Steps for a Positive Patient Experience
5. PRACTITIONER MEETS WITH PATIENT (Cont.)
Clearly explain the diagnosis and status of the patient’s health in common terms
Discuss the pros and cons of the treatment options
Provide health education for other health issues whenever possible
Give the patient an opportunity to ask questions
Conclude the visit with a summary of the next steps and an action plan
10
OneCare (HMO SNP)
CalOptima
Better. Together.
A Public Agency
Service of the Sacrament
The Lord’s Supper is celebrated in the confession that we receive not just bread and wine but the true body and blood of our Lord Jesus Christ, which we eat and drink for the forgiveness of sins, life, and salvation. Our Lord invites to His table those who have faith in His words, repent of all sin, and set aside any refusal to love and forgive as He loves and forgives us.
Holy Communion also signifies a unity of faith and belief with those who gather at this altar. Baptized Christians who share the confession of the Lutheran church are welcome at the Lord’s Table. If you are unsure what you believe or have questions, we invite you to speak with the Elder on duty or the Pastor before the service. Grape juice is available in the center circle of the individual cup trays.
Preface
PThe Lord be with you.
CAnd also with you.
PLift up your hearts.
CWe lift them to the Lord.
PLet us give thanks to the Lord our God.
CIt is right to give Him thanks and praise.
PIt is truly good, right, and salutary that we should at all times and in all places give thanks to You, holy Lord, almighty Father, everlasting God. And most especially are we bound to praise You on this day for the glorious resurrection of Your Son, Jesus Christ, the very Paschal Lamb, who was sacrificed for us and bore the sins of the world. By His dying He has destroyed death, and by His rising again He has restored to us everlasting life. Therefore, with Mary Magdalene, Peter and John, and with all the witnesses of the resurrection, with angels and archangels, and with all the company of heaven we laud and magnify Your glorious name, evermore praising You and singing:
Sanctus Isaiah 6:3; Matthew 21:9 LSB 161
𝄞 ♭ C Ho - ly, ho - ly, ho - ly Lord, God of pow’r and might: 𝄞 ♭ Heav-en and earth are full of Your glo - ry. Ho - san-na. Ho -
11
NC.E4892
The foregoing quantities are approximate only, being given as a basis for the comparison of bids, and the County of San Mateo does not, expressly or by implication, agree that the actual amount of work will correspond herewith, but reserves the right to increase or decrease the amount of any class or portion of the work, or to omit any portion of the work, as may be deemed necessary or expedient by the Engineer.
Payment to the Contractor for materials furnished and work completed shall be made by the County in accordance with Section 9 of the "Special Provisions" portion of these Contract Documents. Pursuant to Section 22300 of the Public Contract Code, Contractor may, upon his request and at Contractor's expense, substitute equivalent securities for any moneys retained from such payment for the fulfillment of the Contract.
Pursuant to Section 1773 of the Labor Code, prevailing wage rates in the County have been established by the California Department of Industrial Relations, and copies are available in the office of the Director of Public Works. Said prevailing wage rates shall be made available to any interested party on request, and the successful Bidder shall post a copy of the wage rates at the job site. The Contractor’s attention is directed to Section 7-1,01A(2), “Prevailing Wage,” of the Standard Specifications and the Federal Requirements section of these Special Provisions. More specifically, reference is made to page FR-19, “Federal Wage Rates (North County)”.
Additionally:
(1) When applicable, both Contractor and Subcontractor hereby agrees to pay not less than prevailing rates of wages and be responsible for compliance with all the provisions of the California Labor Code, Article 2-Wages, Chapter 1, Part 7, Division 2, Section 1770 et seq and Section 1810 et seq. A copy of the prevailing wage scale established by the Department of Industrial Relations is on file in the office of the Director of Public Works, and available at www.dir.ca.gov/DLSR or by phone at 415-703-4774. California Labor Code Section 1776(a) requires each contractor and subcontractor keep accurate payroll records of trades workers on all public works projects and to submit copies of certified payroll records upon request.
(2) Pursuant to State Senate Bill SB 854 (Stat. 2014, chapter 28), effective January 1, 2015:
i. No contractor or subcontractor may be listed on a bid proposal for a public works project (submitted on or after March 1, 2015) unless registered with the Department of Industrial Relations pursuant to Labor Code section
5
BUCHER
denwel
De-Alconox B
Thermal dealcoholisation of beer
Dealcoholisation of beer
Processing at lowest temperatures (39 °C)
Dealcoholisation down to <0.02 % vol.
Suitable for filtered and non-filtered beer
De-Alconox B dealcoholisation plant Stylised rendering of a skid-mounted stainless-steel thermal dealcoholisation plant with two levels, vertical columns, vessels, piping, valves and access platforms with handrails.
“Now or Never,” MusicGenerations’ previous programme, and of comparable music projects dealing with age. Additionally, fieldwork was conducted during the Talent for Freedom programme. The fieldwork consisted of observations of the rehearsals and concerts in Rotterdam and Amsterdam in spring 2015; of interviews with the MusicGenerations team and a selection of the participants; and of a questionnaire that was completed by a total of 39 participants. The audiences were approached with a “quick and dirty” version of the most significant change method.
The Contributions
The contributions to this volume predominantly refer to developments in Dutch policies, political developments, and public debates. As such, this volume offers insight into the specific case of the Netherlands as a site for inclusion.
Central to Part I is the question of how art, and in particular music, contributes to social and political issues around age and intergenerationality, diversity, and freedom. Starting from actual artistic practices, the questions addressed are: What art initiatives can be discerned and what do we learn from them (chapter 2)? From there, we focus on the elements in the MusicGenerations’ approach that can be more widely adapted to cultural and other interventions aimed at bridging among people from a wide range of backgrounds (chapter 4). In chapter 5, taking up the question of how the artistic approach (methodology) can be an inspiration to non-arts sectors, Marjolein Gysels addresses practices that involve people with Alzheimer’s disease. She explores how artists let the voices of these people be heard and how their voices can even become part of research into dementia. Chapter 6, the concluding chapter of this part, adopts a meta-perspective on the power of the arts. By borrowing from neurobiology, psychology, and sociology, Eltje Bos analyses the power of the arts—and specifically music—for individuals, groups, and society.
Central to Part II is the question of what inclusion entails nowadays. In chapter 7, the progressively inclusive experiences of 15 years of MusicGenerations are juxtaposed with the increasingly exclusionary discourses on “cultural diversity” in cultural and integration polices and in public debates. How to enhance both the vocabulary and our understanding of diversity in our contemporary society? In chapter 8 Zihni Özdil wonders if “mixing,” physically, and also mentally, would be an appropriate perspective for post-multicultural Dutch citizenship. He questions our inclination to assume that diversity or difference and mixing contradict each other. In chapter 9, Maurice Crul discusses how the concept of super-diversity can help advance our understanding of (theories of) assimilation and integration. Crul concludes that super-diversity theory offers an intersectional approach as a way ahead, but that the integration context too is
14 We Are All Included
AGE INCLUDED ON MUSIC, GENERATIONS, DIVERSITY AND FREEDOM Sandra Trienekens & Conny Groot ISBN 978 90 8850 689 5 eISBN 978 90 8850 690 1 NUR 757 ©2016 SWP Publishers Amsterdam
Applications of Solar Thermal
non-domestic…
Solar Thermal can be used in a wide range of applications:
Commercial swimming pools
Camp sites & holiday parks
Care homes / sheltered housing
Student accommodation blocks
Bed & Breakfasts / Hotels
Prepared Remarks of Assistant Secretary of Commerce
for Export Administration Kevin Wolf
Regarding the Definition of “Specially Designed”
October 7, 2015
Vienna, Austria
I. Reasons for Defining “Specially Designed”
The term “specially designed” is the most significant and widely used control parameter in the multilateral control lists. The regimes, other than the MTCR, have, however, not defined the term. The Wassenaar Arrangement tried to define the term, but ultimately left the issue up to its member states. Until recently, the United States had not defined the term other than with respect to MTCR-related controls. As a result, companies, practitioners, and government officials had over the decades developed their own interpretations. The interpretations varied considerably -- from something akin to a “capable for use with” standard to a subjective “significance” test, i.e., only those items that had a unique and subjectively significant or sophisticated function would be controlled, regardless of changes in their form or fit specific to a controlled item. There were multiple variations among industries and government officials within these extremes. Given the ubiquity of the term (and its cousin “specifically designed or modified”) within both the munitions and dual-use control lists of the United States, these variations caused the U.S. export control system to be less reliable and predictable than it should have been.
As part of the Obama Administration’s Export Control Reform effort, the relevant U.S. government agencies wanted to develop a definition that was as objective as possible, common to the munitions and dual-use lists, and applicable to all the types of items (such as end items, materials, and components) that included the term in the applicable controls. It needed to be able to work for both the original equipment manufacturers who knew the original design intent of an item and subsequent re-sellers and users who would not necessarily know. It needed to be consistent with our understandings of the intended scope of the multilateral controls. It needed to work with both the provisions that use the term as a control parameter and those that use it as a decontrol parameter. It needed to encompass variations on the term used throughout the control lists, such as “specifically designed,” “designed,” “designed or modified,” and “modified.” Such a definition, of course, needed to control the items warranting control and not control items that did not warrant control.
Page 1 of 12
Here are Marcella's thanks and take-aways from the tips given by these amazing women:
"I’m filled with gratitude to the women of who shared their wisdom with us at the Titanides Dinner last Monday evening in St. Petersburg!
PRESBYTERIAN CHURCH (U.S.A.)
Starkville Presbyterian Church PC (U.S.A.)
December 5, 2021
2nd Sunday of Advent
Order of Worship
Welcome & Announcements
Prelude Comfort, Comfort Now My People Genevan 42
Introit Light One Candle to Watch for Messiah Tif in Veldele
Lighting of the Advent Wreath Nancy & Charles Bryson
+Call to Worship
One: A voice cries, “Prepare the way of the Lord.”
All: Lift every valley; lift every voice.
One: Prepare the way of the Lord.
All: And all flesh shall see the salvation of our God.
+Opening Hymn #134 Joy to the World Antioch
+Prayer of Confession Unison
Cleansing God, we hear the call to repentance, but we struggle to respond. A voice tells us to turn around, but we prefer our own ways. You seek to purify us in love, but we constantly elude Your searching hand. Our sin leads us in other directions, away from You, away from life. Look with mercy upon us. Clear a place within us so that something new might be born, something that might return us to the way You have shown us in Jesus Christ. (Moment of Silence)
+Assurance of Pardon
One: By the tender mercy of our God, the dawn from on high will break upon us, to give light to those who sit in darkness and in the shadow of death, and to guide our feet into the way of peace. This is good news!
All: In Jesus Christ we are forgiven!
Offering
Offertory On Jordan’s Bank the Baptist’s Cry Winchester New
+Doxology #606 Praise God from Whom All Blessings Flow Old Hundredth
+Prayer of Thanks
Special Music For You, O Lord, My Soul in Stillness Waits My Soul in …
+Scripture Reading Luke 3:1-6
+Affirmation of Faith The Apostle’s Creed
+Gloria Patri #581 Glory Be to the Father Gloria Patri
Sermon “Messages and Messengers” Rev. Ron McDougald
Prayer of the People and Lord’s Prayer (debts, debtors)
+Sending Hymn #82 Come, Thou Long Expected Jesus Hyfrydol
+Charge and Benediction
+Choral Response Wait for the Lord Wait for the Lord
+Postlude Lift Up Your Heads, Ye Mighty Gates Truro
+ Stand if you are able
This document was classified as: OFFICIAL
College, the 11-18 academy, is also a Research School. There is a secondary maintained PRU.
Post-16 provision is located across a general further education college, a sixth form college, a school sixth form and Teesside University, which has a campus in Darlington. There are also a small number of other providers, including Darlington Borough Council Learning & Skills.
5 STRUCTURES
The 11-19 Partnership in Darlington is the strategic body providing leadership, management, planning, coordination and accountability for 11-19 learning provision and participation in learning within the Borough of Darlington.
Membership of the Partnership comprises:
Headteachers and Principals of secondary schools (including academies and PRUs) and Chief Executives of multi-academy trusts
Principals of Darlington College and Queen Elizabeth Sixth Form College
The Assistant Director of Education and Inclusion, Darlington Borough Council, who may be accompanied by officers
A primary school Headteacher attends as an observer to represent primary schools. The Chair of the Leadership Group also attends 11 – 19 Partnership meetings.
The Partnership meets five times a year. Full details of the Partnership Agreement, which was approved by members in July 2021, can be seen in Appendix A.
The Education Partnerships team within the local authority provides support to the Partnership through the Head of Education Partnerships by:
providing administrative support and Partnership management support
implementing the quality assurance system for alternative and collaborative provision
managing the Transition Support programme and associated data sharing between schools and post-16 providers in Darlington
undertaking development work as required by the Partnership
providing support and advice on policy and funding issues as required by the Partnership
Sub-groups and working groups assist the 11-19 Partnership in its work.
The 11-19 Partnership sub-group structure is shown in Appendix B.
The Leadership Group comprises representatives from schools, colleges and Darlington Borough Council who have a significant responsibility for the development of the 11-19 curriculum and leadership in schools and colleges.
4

Directions
Find the word "good" in the entries above. Copy every line that has it.

Your response
PIt is truly good, right, and salutary that we should at all times and in all places give thanks to You, holy Lord, almighty Father, everlasting God. And most especially are we bound to praise You on this day for the glorious resurrection of Your Son, Jesus Christ, the very Paschal Lamb, who was sacrificed for us and bore the sins of the world. By His dying He has destroyed death, and by His rising again He has restored to us everlasting life. Therefore, with Mary Magdalene, Peter and John, and with all the witnesses of the resurrection, with angels and archangels, and with all the company of heaven we laud and magnify Your glorious name, evermore praising You and singing:
One: By the tender mercy of our God, the dawn from on high will break upon us, to give light to those who sit in darkness and in the shadow of death, and to guide our feet into the way of peace. This is good news!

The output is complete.